KALPEN PAREKH, managing director and chief executive officer at DSP Mutual Fund, discusses with senior editor Larissa Fernand, on what makes his value fund stand out.
There is a lot of misconception when it comes to value investing, with investors conflating cheap with value. How do you view value?
Invest in what is good. And if what is good is also reasonably priced, or cheap, still better. The quality of business is extremely important and must be viewed before the price is considered. Price must be the second filter, the first being quality.
Good investing or sensible investing is a) good business b) good price and c) good time horizon. All these three together make a good case for long-term compounding.
How does the DSP Value Fund stand out in the value space?
The portfolio construction starts with Charlie Munger’s principle: All I want to know is where I’m going to die so I’ll never go there.
Our benchmark for Indian stocks is the Nifty 500. Historically, the companies that failed to beat the benchmark were those with low intrinsic RoE, poor profitability, volatile profit growth rates, poor quality of management and governance, forensic accounts are questionable, and so on and so forth. The starting point is avoidance on a number of such parameters.
This will entail parameters such as higher RoEs, free cash flows, and dividend yields.
The selected quality companies are put through a valuation model that takes into account the profitability and sector each company belongs to determine a reasonable valuation range. This approach ensures that quality-value companies are not penalized based on optically higher valuation multiples.
The Value Fund also does not invest in any lenders which are 30%-35% of most benchmarks as well as funds. We replace this with International funds making it the fund a uniquely complementary proposition as most Indian investors are over-exposed to financials and under-invested globally. This also helps the fund achieve a drastically lower risk profile without giving up potential upside.
So this is basically a rules-based fund.
Yes.
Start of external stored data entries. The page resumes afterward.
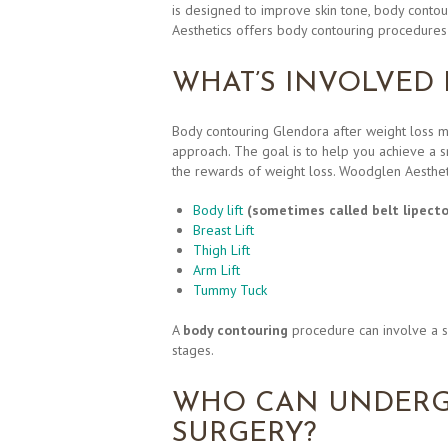
is designed to improve skin tone, body contour
Aesthetics offers body contouring procedures 
WHAT’S INVOLVED
Body contouring Glendora after weight loss 
approach. The goal is to help you achieve a 
the rewards of weight loss. Woodglen Aesthe
Body lift
(sometimes called belt lipect
Breast Lift
Thigh Lift
Arm Lift
Tummy Tuck
A
body contouring
procedure can involve a s
stages.
WHO CAN UNDERG
SURGERY?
This is a rules-based fund where human intervention is limited.
It is 95% algorithm based. Once the portfolio universe is identified based on the above parameters, then it comes to the investment committee, where the final selection is made. Judgements could be made on various factors such as past capital allocation, to give an example.
The DSP Value Fund has a global allocation to 5 stocks that are asset managers. Is that part of the investment mandate – that you will only invest in such stocks? How is it possible that you find no value in any other sector?
The Indian allocation is to stocks.
The global allocation is mixed. Our largest exposure is to Berkshire Hathaway. This really encapsulates the essence of value investing over the decades. A sensible investing style. A long-term track record. At times, contrarian bets.
The other four are feeder funds that are practitioners of value investing: Veritas Global Focus, Harding Loevner Global Equity, Heptagon WCM Global Equity, Lindsell Train Global Equity.
These are global boutique portfolio managers who respect value investing and share a similar thought process as we do for our India portfolio. When all these five are blended together – their individual styles and nuances complement each other in the portfolio. Even their geographical preferences differ.
Lindsell Train Global Equity is more focused on consumer companies in Europe and has gaming companies in Japan. Harding Loevner Global Equity looks at the culture of a company as the dominant determining factor apart from all the quantitative and qualitative factors and valuation. The portfolio is tech focused but looks at culture and cash flows. Veritas Global Focus have an investing threshold; they must be convinced that the company in the next 5 years has the potential to earn 6-9% excess over OECD inflation in dollar terms. This is “real return investing”, real rates of return over inflation. A very strong absolute return mindset.
These are five curated money managers with a demonstrated track record that spans decades, and brings a diversification not available in India.
The DSP Value Fund permits the fund manager to hold cash when suitable investments can’t be found. How much of cash are you willing to hold?
There are no cash calls as far as the global allocation of 35% goes. The cash calls are only with regards to the India-focused portfolio of 65%. Today, we have around 35 companies. Let’s say the market runs up without commensurate earnings growth, and valuations run up, maybe only 20 companies will qualify when run through the filters. Then cash would increase in such a situation. When we back-tested this, the maximum cash exposure stood at 22% in past peak valuation cycles.
That seems high. How much is the cash allocation now?
Right now, it is at about 8% in cash. This is not just another fund fully loaded with equity, irrespective, having a high beta in line with the market. This is meant for conservative, long-term investors, who are not comfortable with high volatility. Not only does the international allocation act as a sort of buffer against the Indian stock market, but so does the cash allocation.
When we launched the fund, we were cognizant of the fact that it is not a cheap environment or even fairly valued. Hence, we are happy to be a bit conservative in this fund.